CUP Undergraduate Research
Title
For Mature Audiences Only: Self-Regulated Censorship in American Film
Date of Award
Spring 5-7-2009
Document Type
Restricted Access Thesis
College
College of Theology, Arts, & Sciences
Department
Humanities
Degree Name
History, BA
First Advisor
Dr. Gerd Horten
Abstract
Film has continually been a medium with as great a propensity to entertain and inform as a propensity to shock and repel. This is the result of film’s roots in “lewd” Vaudevillian entertainment and the neo-Victorian disdain it received from moral reformers of the Progressive Era. Rather than lead boycotts or displays of public outcry against moving pictures after their completion, the reformers sought a novel way to enforce their censorial disposition – pre-exhibition censorship of all obscene content before mass public consumption and, subsequently, a moral decay of society.

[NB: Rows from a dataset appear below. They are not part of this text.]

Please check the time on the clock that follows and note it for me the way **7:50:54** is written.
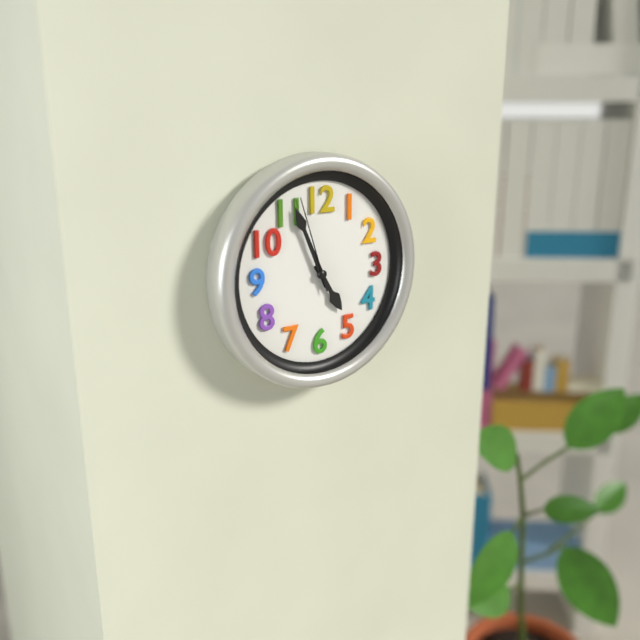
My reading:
**4:56:57**
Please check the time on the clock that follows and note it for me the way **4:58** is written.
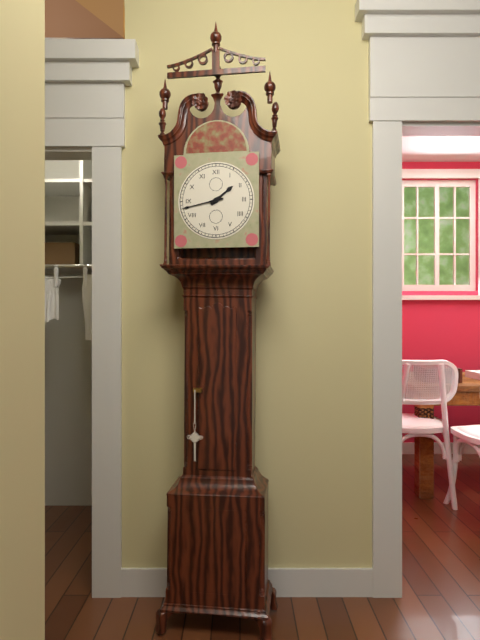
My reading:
**1:43**
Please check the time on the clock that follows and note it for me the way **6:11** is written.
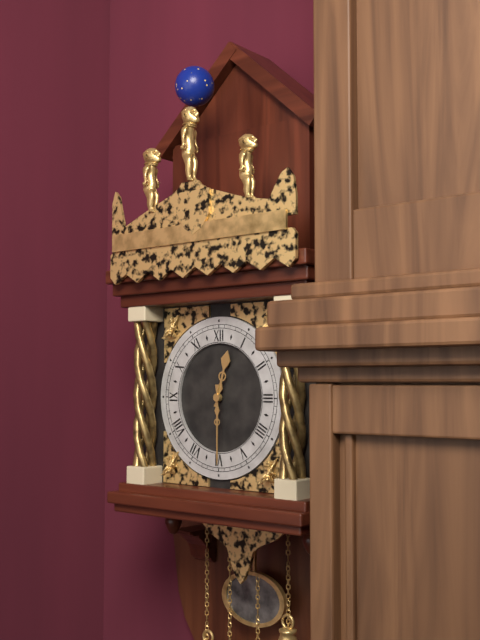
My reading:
**12:30**
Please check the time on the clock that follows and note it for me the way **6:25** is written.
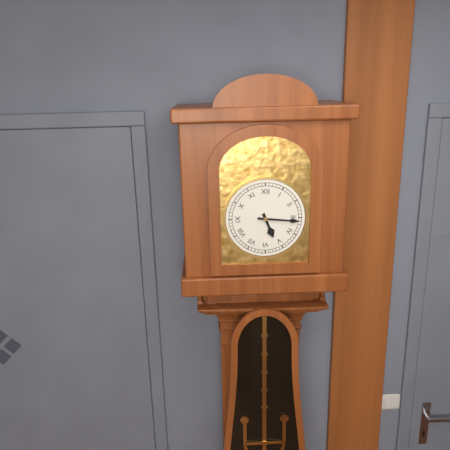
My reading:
**5:16**
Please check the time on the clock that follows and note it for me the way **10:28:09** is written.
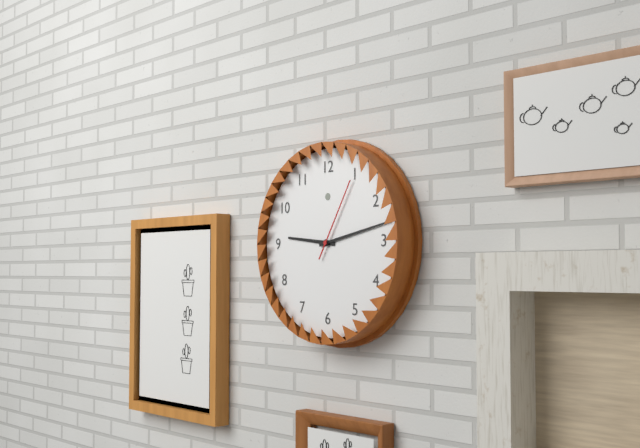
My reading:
**9:13:05**
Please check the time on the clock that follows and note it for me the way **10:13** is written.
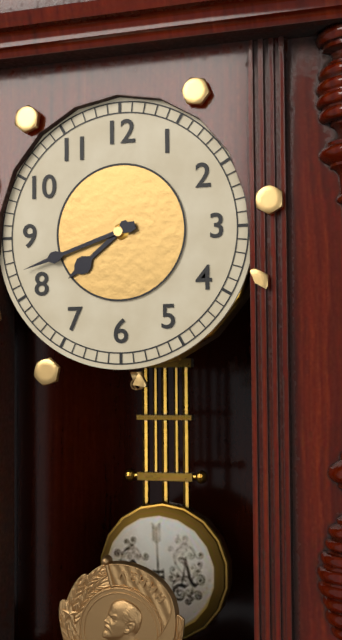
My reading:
**7:42**
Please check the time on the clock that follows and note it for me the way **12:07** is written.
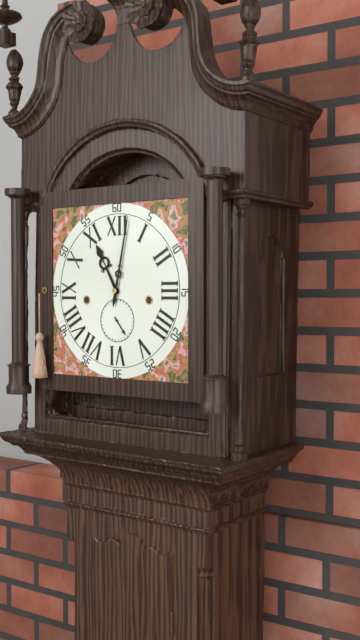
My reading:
**11:02**
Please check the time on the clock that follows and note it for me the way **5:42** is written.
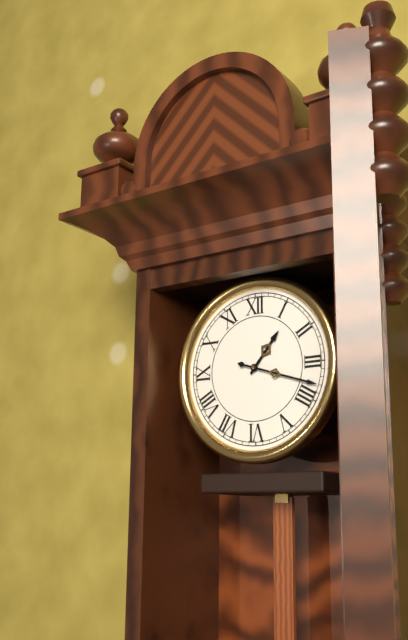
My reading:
**1:18**
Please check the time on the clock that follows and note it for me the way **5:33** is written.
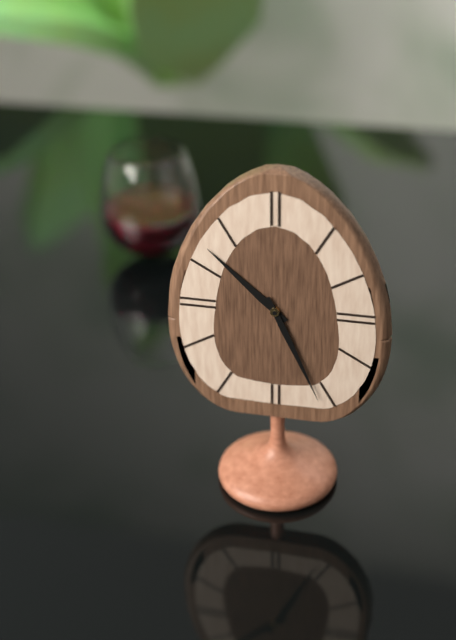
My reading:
**10:26**
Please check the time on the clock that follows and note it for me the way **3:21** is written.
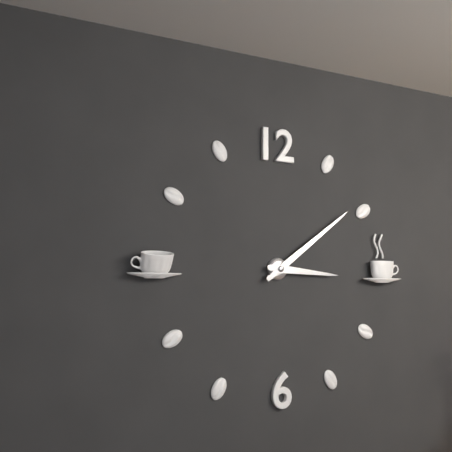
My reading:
**3:09**
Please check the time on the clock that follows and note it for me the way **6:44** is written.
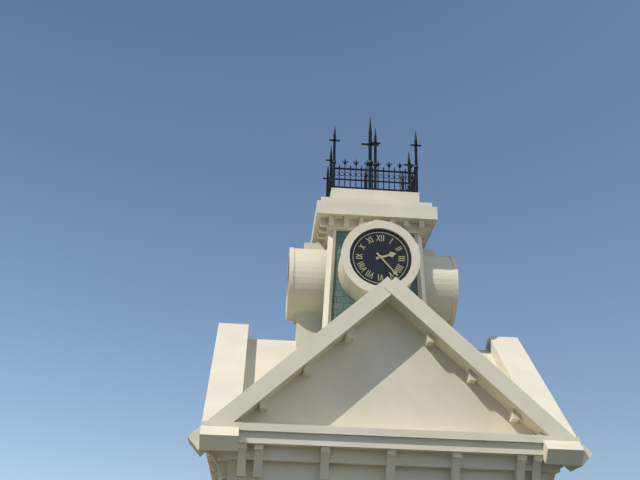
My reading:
**2:23**
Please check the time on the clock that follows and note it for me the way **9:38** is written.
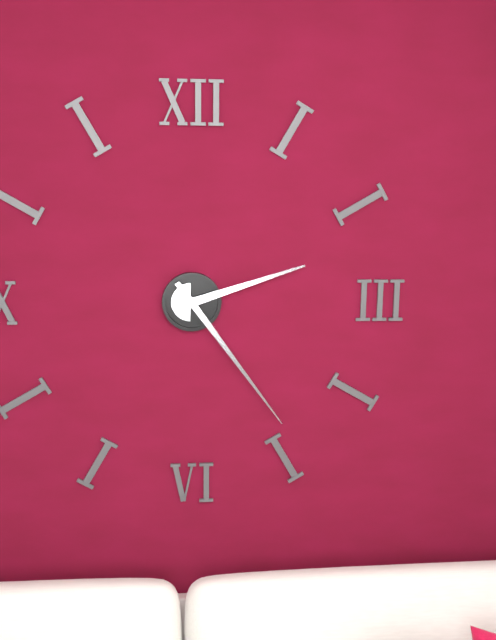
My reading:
**2:24**
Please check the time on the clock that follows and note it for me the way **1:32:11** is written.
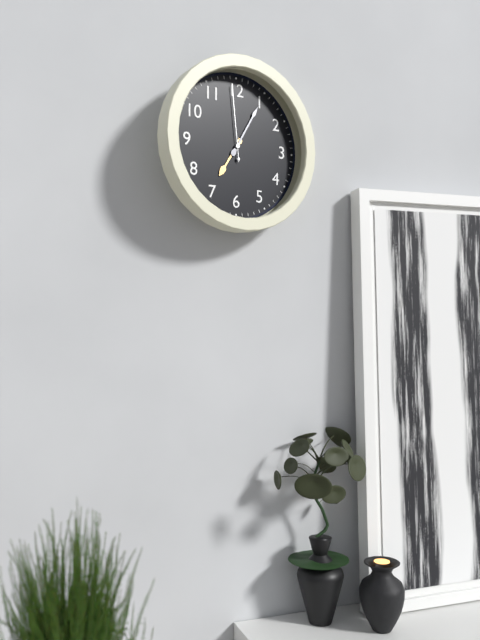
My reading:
**7:05:59**
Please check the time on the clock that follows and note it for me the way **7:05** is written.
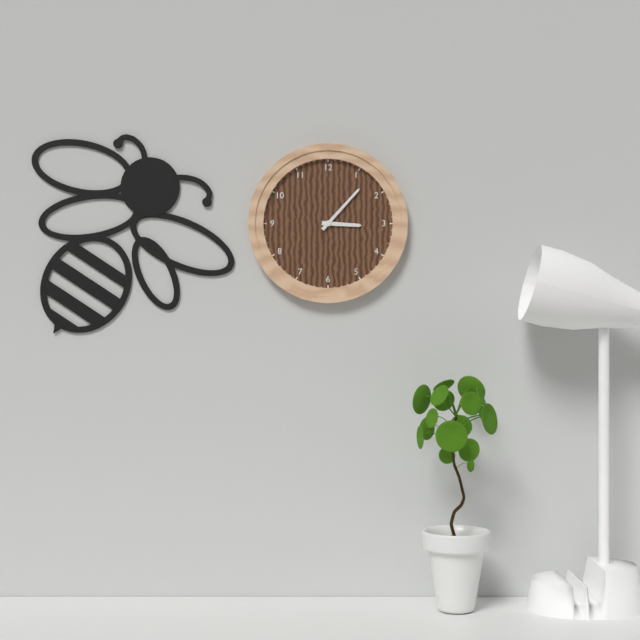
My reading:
**3:07**
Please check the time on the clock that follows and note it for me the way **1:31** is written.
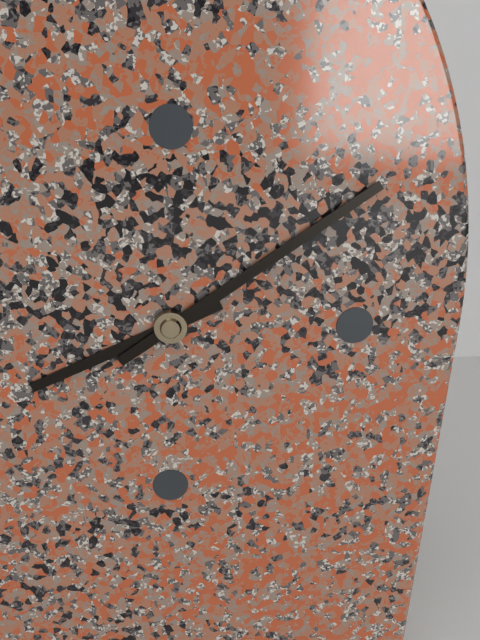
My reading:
**8:09**
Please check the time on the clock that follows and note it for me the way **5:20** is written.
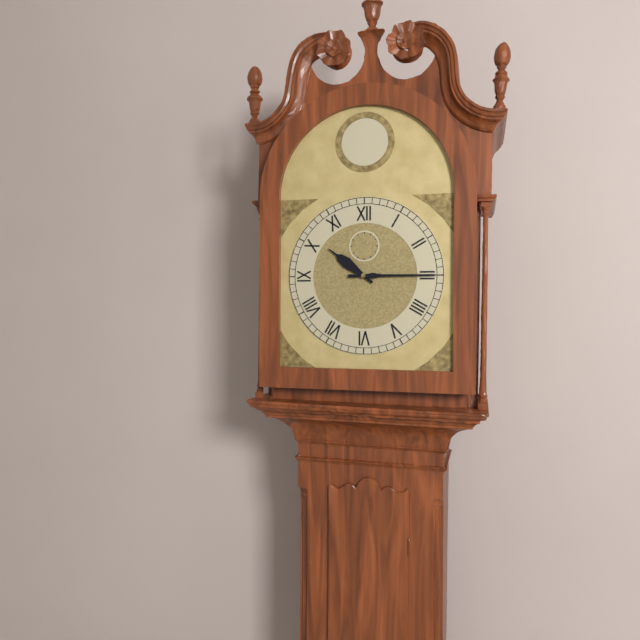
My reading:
**10:15**
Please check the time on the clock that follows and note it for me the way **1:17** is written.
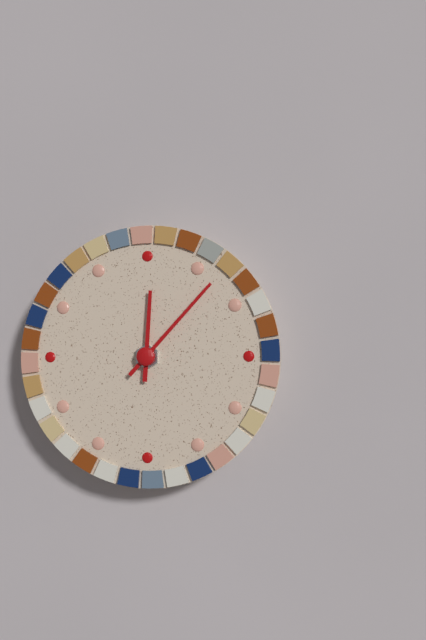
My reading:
**12:07**
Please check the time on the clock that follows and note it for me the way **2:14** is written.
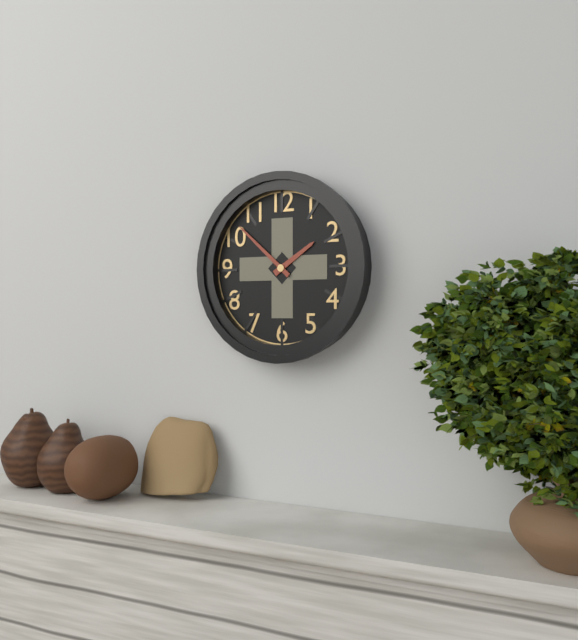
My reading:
**1:52**
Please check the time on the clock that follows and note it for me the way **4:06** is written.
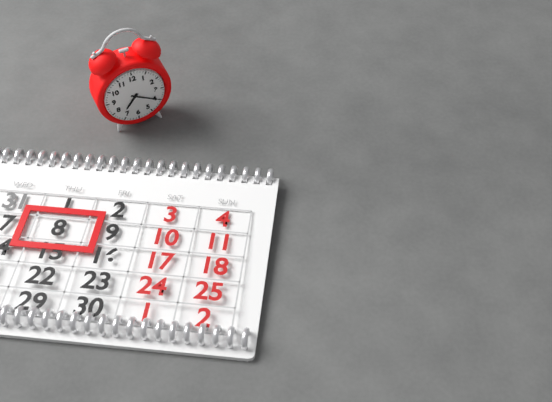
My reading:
**7:20**
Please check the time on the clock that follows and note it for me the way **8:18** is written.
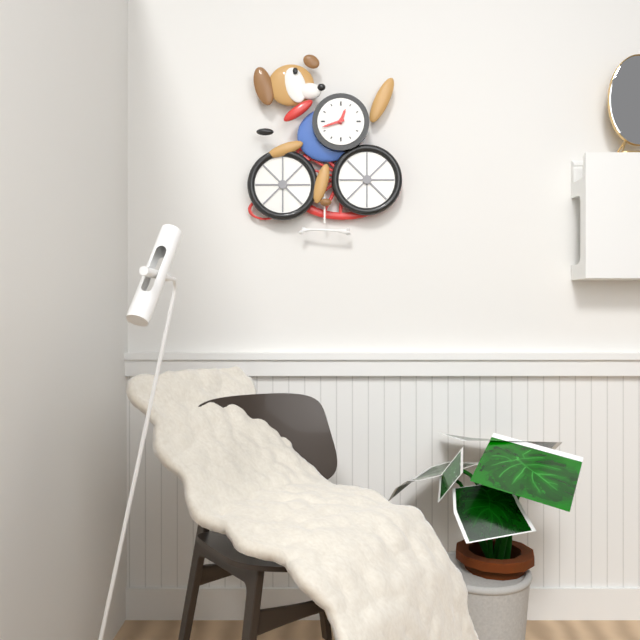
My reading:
**12:42**
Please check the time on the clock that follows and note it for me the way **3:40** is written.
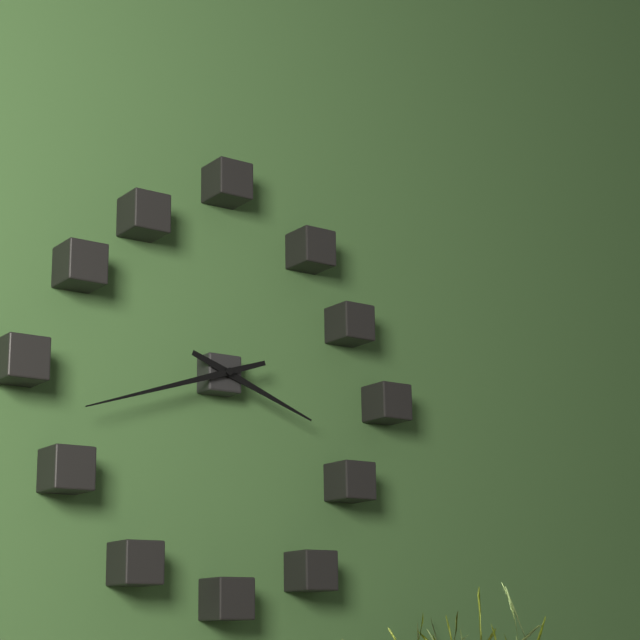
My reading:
**3:42**
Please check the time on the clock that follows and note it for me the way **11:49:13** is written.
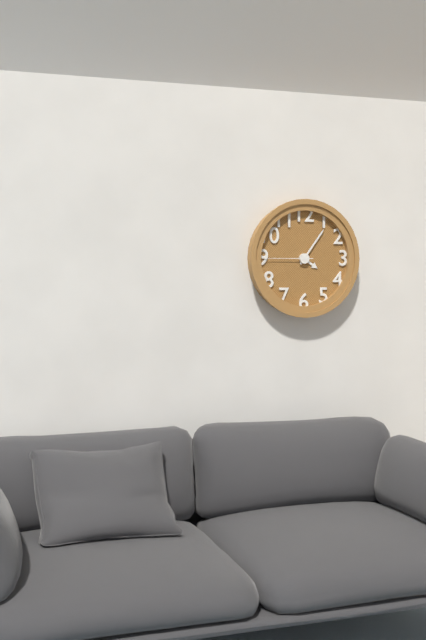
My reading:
**4:06:45**
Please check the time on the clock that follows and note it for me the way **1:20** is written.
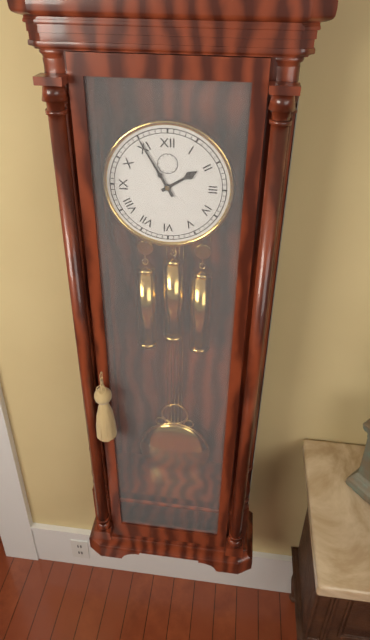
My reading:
**1:55**
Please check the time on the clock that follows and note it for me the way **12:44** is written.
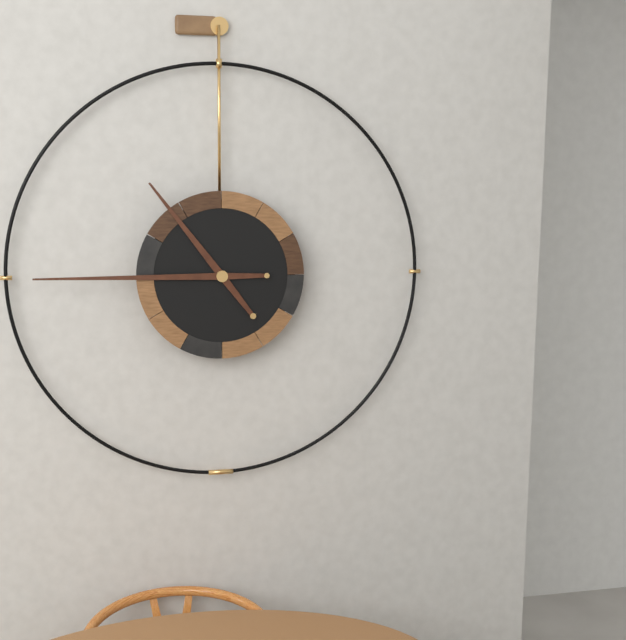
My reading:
**10:45**
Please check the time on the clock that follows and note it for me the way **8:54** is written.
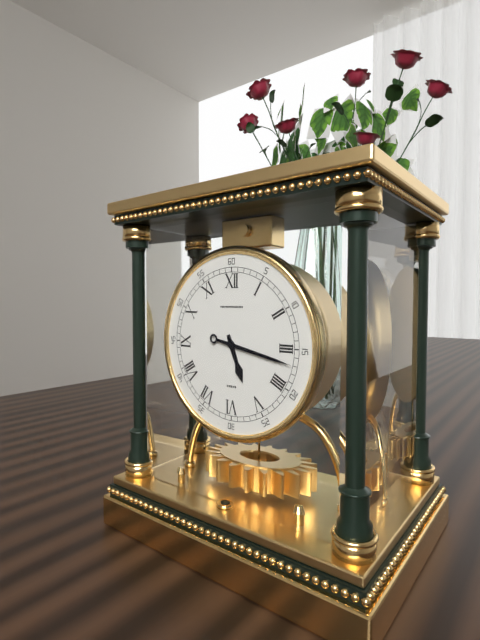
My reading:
**5:17**
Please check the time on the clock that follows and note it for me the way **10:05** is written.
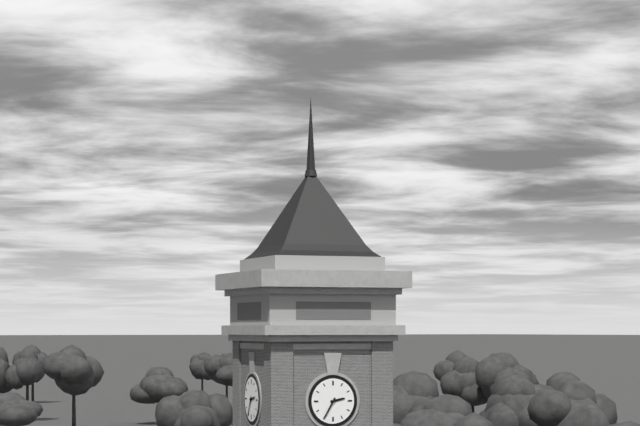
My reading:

This work examines the history of efforts inside and outside the film industry to censor and ban American motion pictures that contained controversial and objectionable material. While there have been many groups that have stubbornly charged that Hollywood must curb artistic liberties to honor an unspoken social contract between the film medium and its viewers, the most ardent of these groups has been none other than moguls within the industry enforcing a bureaucratic Rating Board. The majority of this analysis critically examines the era of Jack Valenti, the Washington lobbyist brought to Hollywood in the 1960s to reform the industry’s perceived immorality through more thoroughly-established codes of self-regulation.
“For Mature Audiences Only” also argues that constrained boundaries of self-regulation have made it nearly impossible for respectable adult fare to be produced and marketed successfully. Finally, this work argues that film’s central divide, between art and commerce, will dictate the way American motion pictures are made, distributed, and scrutinized through the relative permissibility of their content.